DATA below:
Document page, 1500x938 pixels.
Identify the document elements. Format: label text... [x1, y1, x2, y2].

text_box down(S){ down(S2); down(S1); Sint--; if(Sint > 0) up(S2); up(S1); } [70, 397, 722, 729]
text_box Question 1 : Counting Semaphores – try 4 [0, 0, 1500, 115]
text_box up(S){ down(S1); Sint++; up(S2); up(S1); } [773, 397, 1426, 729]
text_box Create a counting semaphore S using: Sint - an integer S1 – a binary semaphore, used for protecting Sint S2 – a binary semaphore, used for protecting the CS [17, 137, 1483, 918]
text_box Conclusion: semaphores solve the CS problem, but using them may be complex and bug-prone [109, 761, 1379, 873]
End of DATA.
__REQUIRED ACTION__
Output the complete set of records word for word.

__TASK SOLUTION__
Document page, 1500x938 pixels.
Identify the document elements. Format: label text... [x1, y1, x2, y2].

text_box down(S){ down(S2); down(S1); Sint--; if(Sint > 0) up(S2); up(S1); } [70, 397, 722, 729]
text_box Question 1 : Counting Semaphores – try 4 [0, 0, 1500, 115]
text_box up(S){ down(S1); Sint++; up(S2); up(S1); } [773, 397, 1426, 729]
text_box Create a counting semaphore S using: Sint - an integer S1 – a binary semaphore, used for protecting Sint S2 – a binary semaphore, used for protecting the CS [17, 137, 1483, 918]
text_box Conclusion: semaphores solve the CS problem, but using them may be complex and bug-prone [109, 761, 1379, 873]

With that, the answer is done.